Intentar anticipar cada movimiento de los tipos de interés puede perjudicar más a los inversores en bonos que las propias caídas temporales de sus precios. Esa es la advertencia de Christine Benz, estratega de Morningstar, en un momento en el que el mercado de deuda vuelve a generar inquietud y evoca el complicado ejercicio de 2022.
La deuda vuelve a recordar el golpe de 2022
Los bonos sufrieron presión esta semana en distintos mercados. El 1 de septiembre, los fondos indexados de renta fija amplia registraron descensos cercanos al medio punto porcentual, aunque la pérdida acumulada en el conjunto de 2026 seguía siendo limitada hasta ese momento.
El recuerdo de 2022 explica buena parte de la sensibilidad actual de los inversores. Ese año, la Reserva Federal de Estados Unidos elevó los tipos de interés en siete ocasiones para combatir la inflación. El ajuste tuvo un impacto especialmente severo sobre la renta fija: un fondo medio de bonos con vencimientos intermedios perdió alrededor de un 13%, mientras que la deuda del Tesoro estadounidense a largo plazo llegó a caer casi un 30%.
Además, los tipos partían entonces de niveles muy reducidos. La rentabilidad del bono estadounidense a diez años rondaba el 1,5% a comienzos de 2022, de modo que los intereses recibidos ofrecían un colchón muy pequeño frente a las pérdidas provocadas por el descenso de los precios.
La situación actual es distinta, según Benz. La rentabilidad del bono estadounidense a diez años se sitúa en torno al 4,8%, un nivel que permite obtener más ingresos por intereses y proporciona mayor margen para absorber retrocesos temporales en las cotizaciones de la deuda.
El papel defensivo de los bonos
La estratega de Morningstar considera que parte de la preocupación procede de analizar los bonos con los mismos criterios que las acciones.
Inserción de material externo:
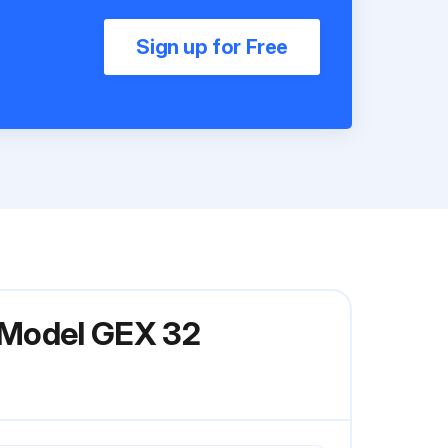
Sign up for Free
s Model GEX 32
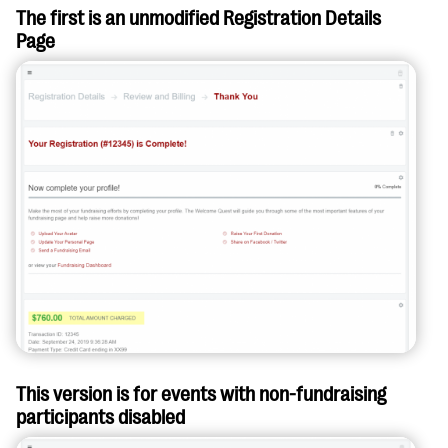
The first is an unmodified Registration Details
Page
This version is for events with non-fundraising
participants disabled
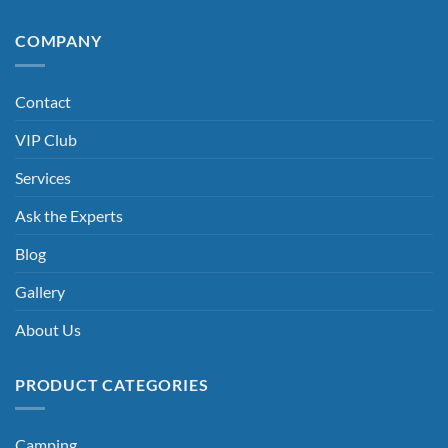
COMPANY
Contact
VIP Club
Services
Ask the Experts
Blog
Gallery
About Us
PRODUCT CATEGORIES
Camping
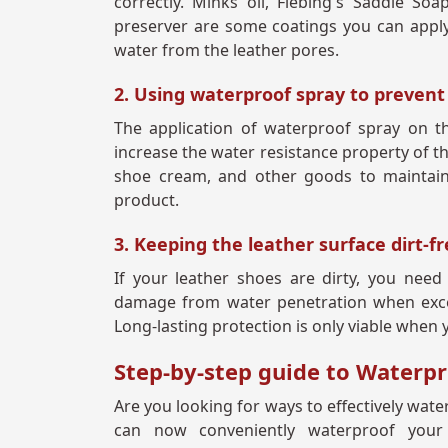
correctly. Minks oil, Fiebing's Saddle So
preserver are some coatings you can apply 
water from the leather pores.
2. Using waterproof spray to preven
The application of waterproof spray on the
increase the water resistance property of th
shoe cream, and other goods to maintain
product.
3. Keeping the leather surface dirt-f
If your leather shoes are dirty, you nee
damage from water penetration when excess
Long-lasting protection is only viable when 
Step-by-step guide to Waterp
Are you looking for ways to effectively wate
can now conveniently waterproof your 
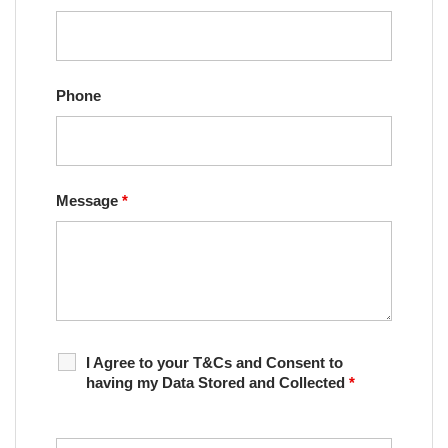
Phone
Message
*
I Agree to your T&Cs and Consent to
having my Data Stored and Collected
*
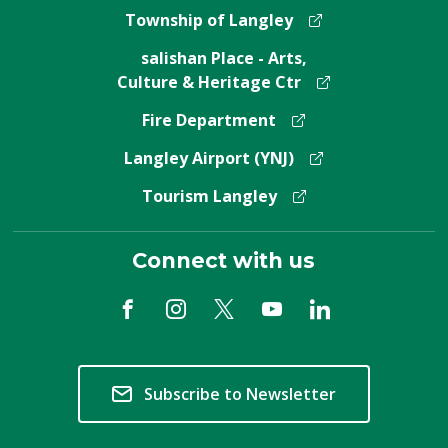
Township of Langley
salishan Place - Arts,
Culture & Heritage Ctr
Fire Department
Langley Airport (YNJ)
Tourism Langley
Connect with us
Subscribe to Newsletter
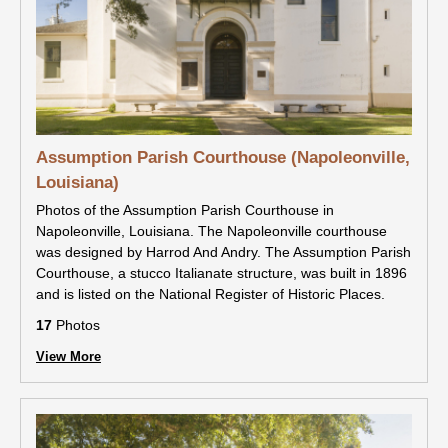
Assumption Parish Courthouse (Napoleonville,
Louisiana)
Photos of the Assumption Parish Courthouse in
Napoleonville, Louisiana. The Napoleonville courthouse
was designed by Harrod And Andry. The Assumption Parish
Courthouse, a stucco Italianate structure, was built in 1896
and is listed on the National Register of Historic Places.
17
Photos
View More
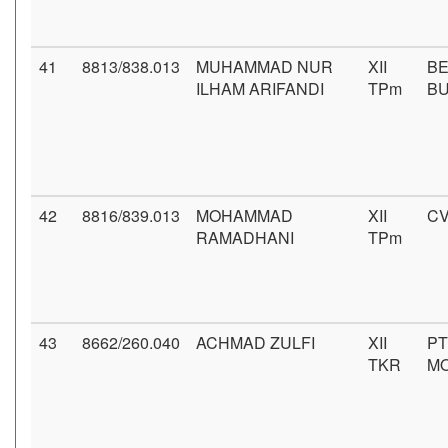
41
8813/838.013
MUHAMMAD NUR
XII
BE
ILHAM ARIFANDI
TPm
B
42
8816/839.013
MOHAMMAD
XII
CV
RAMADHANI
TPm
43
8662/260.040
ACHMAD ZULFI
XII
PT
TKR
MO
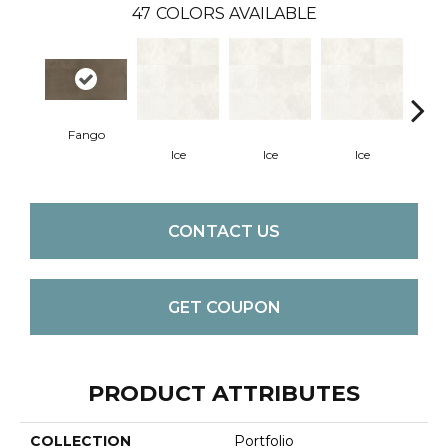
47
COLORS AVAILABLE
Fango
Ice
Ice
Ice
CONTACT US
GET COUPON
PRODUCT ATTRIBUTES
COLLECTION
Portfolio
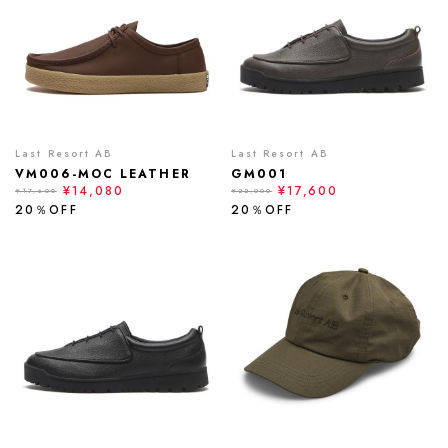
Last Resort AB
Last Resort AB
VM006-MOC LEATHER
GM001
¥14,080
¥17,600
¥17,600
¥22,000
20％OFF
20％OFF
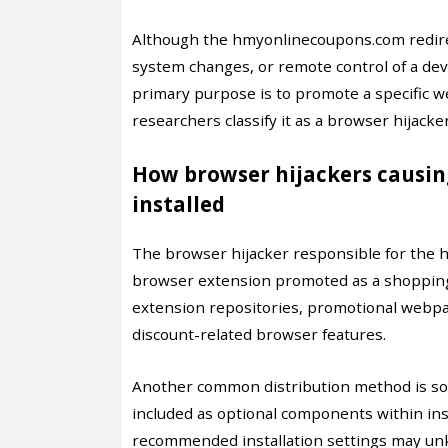
Although the hmyonlinecoupons.com redirect
system changes, or remote control of a devic
primary purpose is to promote a specific w
researchers classify it as a browser hijacke
How browser hijackers causi
installed
The browser hijacker responsible for the h
browser extension promoted as a shopping or
extension repositories, promotional webpag
discount-related browser features.
Another common distribution method is sof
included as optional components within inst
recommended installation settings may unk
En una cartera tradicional, las acciones buscan principalmente hacer crecer el patrimonio a largo plazo. Los bonos, en cambio, suelen desempeñar una función de estabilidad y protección del capital que se necesitará en los próximos años.
Benz resume esa diferencia con la idea de “devolución del capital, no rentabilidad sobre el capital”. En la parte defensiva de una cartera, sostiene, el objetivo prioritario es recuperar el dinero invertido, no maximizar la ganancia.
Para quienes conocen con precisión cuándo necesitarán los fondos, Benz menciona los bonos individuales del Tesoro estadounidense y los bonos protegidos frente a la inflación. Si se mantienen hasta el vencimiento, las variaciones de precio durante el periodo tienen menos relevancia. Para necesidades más cercanas, también cita instrumentos de elevada seguridad y liquidez, como los fondos del mercado monetario y determinados productos de ahorro.
En horizontes de aproximadamente tres a diez años, la estratega apunta a fondos de renta fija de alta calidad y vencimientos cortos o intermedios. La duración resulta determinante: cuanto más largo es el plazo de un bono, mayor suele ser la sensibilidad de su precio a los cambios en los tipos. Por eso, los fondos de deuda a largo plazo pueden mostrar una volatilidad superior a la que algunos inversores esperan.
El coste de entrar y salir del mercado
El principal problema aparece cuando las caídas llevan a los inversores a vender sus posiciones para intentar volver al mercado más adelante. Los datos de Morningstar sugieren que esa estrategia puede reducir de forma significativa la rentabilidad obtenida.
El estudio de la firma sobre las rentabilidades efectivamente logradas por los inversores señala que el fondo medio de renta fija imponible obtuvo una ganancia anual cercana al 3% en los diez años terminados a finales de diciembre de 2025. El inversor medio, sin embargo, consiguió un 2,1% anual. La diferencia se relaciona, entre otros factores, con el momento elegido para realizar aportaciones y retiradas.
La brecha también fue amplia en los ETF de bonos. Para Benz, el dato refleja la dificultad de prever la evolución de los tipos, incluso para los gestores profesionales de renta fija, que rara vez realizan grandes apuestas sobre su dirección futura. Por ello, considera más relevante ajustar el riesgo al momento en que se necesitará el dinero que tratar de acertar el próximo movimiento del mercado.